• [Problem]
With all images left out, restate the records below exactly as written.

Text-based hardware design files
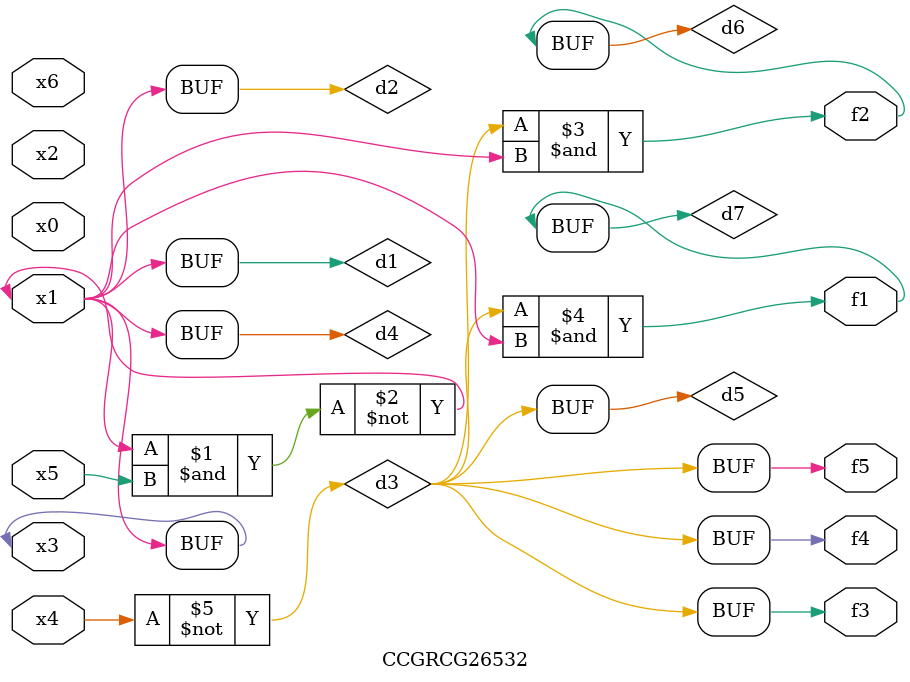
<source format=v>
module CCGRCG26532(
	input x0, x1, x2, x3, x4, x5, x6,
	output f1, f2, f3, f4, f5
);

	wire d1, d2, d3, d4, d5, d6, d7;

	buf (d1, x1, x3);
	nand (d2, x1, x5);
	not (d3, x4);
	buf (d4, d1, d2);
	buf (d5, d3);
	and (d6, d3, d4);
	and (d7, d3, d4);
	assign f1 = d7;
	assign f2 = d6;
	assign f3 = d5;
	assign f4 = d5;
	assign f5 = d5;
endmodule

</source>
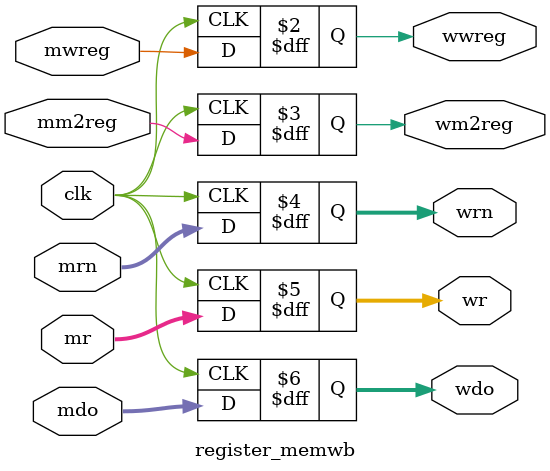
<source format=v>
`timescale 1ns / 1ps

module register_memwb(
    input clk,

    input mwreg, 
    input mm2reg, 
    input [4:0] mrn,
    input [31:0] mr,
    input [31:0] mdo,

    output reg wwreg, 
    output reg wm2reg, 
    output reg [4:0] wrn,
    output reg [31:0] wr,
    output reg [31:0] wdo
    );

    always @ (negedge clk) begin
        wwreg <= mwreg;
        wm2reg <= mm2reg;
        wrn <= mrn;
        wr <= mr;
        wdo <= mdo;
    end

endmodule
</source>
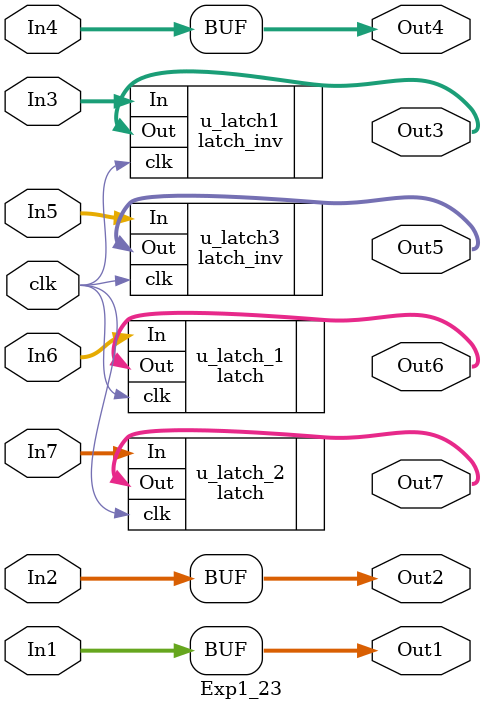
<source format=v>



`timescale 1 ns / 1 ns

module Exp1_23
          (clk,
           In1,
           In2,
           In3,
           In4,
           In5,
           In6,
           In7,
           Out1,
           Out2,
           Out3,
           Out4,
           Out5,
           Out6,
           Out7);


  input   clk;
  input   [31:0] In1;  // uint32
  input   [31:0] In2;  // uint32
  input   [31:0] In3;  // uint32
  input   [31:0] In4;  // uint32
  input   [31:0] In5;  // uint32
  input   [31:0] In6;  // uint32
  input   [31:0] In7;  // uint32
  output  [31:0] Out1;  // uint32
  output  [31:0] Out2;  // uint32
  output  [31:0] Out3;  // uint32
  output  [31:0] Out4;  // uint32
  output  [31:0] Out5;  // uint32
  output  [31:0] Out6;  // uint32
  output  [31:0] Out7;  // uint32


  reg [31:0] Delay9_out1;  // uint32
  reg [31:0] Delay8_out1;  // uint32
  reg [31:0] Delay1_out1;  // uint32
  reg [31:0] Delay2_out1;  // uint32
  reg [31:0] Delay3_out1;  // uint32


  assign Out1 = In1;

  assign Out2 = In2;

 latch_inv u_latch1 (.clk(clk),.In(In3),.Out(Out3));
 latch_inv u_latch3 (.clk(clk),.In(In5),.Out(Out5));


 latch u_latch_1(.clk(clk),.In(In6),.Out(Out6));
 latch u_latch_2(.clk(clk),.In(In7),.Out(Out7));


  assign Out4 = In4;

  endmodule  // Exp1_23


</source>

• [Exercise result]
<source format=v>
module CCGRCG26532(
	input x0, x1, x2, x3, x4, x5, x6,
	output f1, f2, f3, f4, f5
);

	wire d1, d2, d3, d4, d5, d6, d7;

	buf (d1, x1, x3);
	nand (d2, x1, x5);
	not (d3, x4);
	buf (d4, d1, d2);
	buf (d5, d3);
	and (d6, d3, d4);
	and (d7, d3, d4);
	assign f1 = d7;
	assign f2 = d6;
	assign f3 = d5;
	assign f4 = d5;
	assign f5 = d5;
endmodule

</source>
<source format=v>
`timescale 1ns / 1ps

module register_memwb(
    input clk,

    input mwreg, 
    input mm2reg, 
    input [4:0] mrn,
    input [31:0] mr,
    input [31:0] mdo,

    output reg wwreg, 
    output reg wm2reg, 
    output reg [4:0] wrn,
    output reg [31:0] wr,
    output reg [31:0] wdo
    );

    always @ (negedge clk) begin
        wwreg <= mwreg;
        wm2reg <= mm2reg;
        wrn <= mrn;
        wr <= mr;
        wdo <= mdo;
    end

endmodule
</source>
<source format=v>



`timescale 1 ns / 1 ns

module Exp1_23
          (clk,
           In1,
           In2,
           In3,
           In4,
           In5,
           In6,
           In7,
           Out1,
           Out2,
           Out3,
           Out4,
           Out5,
           Out6,
           Out7);


  input   clk;
  input   [31:0] In1;  // uint32
  input   [31:0] In2;  // uint32
  input   [31:0] In3;  // uint32
  input   [31:0] In4;  // uint32
  input   [31:0] In5;  // uint32
  input   [31:0] In6;  // uint32
  input   [31:0] In7;  // uint32
  output  [31:0] Out1;  // uint32
  output  [31:0] Out2;  // uint32
  output  [31:0] Out3;  // uint32
  output  [31:0] Out4;  // uint32
  output  [31:0] Out5;  // uint32
  output  [31:0] Out6;  // uint32
  output  [31:0] Out7;  // uint32


  reg [31:0] Delay9_out1;  // uint32
  reg [31:0] Delay8_out1;  // uint32
  reg [31:0] Delay1_out1;  // uint32
  reg [31:0] Delay2_out1;  // uint32
  reg [31:0] Delay3_out1;  // uint32


  assign Out1 = In1;

  assign Out2 = In2;

 latch_inv u_latch1 (.clk(clk),.In(In3),.Out(Out3));
 latch_inv u_latch3 (.clk(clk),.In(In5),.Out(Out5));


 latch u_latch_1(.clk(clk),.In(In6),.Out(Out6));
 latch u_latch_2(.clk(clk),.In(In7),.Out(Out7));


  assign Out4 = In4;

  endmodule  // Exp1_23


</source>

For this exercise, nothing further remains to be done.